Valentina já não quer morrer. «Há pessoas que me fizeram mudar a maneira de pensar», disse.

Há um mês o mundo ficou a conhecer Valentina, uma menina de 14 anos, que queria morrer já que sofre de fibrose quística, uma doença que já lhe levou o irmão com apenas seis anos.

Determinada e com a ajuda dos pais, Valentina Maureira, da sua cama de hospital, pediu a alta intervenção da presidente do Chile, que não mudou a lei, mas a visitou naquela que tem sido a sua «prisão», a sua «casa», a sua vida»: a cama do hospital.



Esta visita acabou por ter os seus efeitos. A visita de Michelle Bachelet à menina correu mundo. Bachelet pode não ter permitido a sua morte e pode mesmo vir a salvar-lhe a vida. Cedo para dizer isso. Mas, a esperança regressou ao coração da menina e dos pais.

O jornal «El Mercurio» relata a visita de uma família argentina a Valentina Maureira. Através de um contacto feito por amigos no Facebook, conseguiram chegar à fala com a família Maureira e foram de propósito visitar a adolescente.

«Há pessoas que me fizeram mudar a maneira de pensar», disse Valentina, como contou o pai Freddy Maureira ao jornal.


Essa pessoa é Maribel, 22 anos, também vítima da doença que afetou os três filhos da família. Ainda presente na memória desta família argentina está a morte da filha, em janeiro, de 2013, quando aguardava por um transplante de pulmão.

Maribel Oviedo é a sobrevivente deste caminho de «dor e angústia» por que passaram também os seus pais que, ao jornal, «reviram o seu percurso no desespero da família» Maureira, acrescentando que «não é ela que tem que baixar os braços. Quem decide se vamos morrer ou viver é Deus», Segundo Ernesto Oviedo.

Os Oviedo passaram uma mensagem positiva e de esperança. Maribel tem 22 anos, sofreu um transplante de pulmão e é agora uma jovem «normal».

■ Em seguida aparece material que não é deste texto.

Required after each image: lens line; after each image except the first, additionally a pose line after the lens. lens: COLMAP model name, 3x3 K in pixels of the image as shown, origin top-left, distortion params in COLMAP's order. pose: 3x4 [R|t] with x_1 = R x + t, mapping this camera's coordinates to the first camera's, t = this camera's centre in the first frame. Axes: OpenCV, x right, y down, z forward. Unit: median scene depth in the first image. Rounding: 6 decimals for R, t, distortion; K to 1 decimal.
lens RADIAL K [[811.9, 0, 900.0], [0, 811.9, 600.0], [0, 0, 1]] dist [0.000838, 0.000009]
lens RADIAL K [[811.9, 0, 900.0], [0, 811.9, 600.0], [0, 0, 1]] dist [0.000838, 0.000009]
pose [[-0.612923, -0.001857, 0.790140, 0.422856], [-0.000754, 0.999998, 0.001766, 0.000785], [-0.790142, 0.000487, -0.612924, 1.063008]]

Maribel não trouxe um pulmão compatível a Valentina, mas trouxe-lhe fé. E Valentina já não quer morrer.
A Fibrose quística é uma doença genética e hereditária que afeta as glândulas exócrinas, ou seja, as glândulas responsáveis pela segregação de líquidos para o interior dos canais e que se manifesta no anormal funcionamento de vários órgãos, principalmente o pâncreas, os pulmões e os intestinos. 

Apenas 45% das pessoas que sofrem desta doença conseguem atingir a idade adulta. 
 
Segundo a Associação Nacional de Fibrose Quística, em Portugal nascem cerca de 30 a 40 crianças por ano com esta doença. 

Em todo mundo estima-se que perto de 60 mil pessoas sofram de fibrose quística, ou seja são portadoras de dois genes anormais e que sete milhões sejam portadoras, ou seja possuam somente um gene e portanto os sintomas não são percetíveis.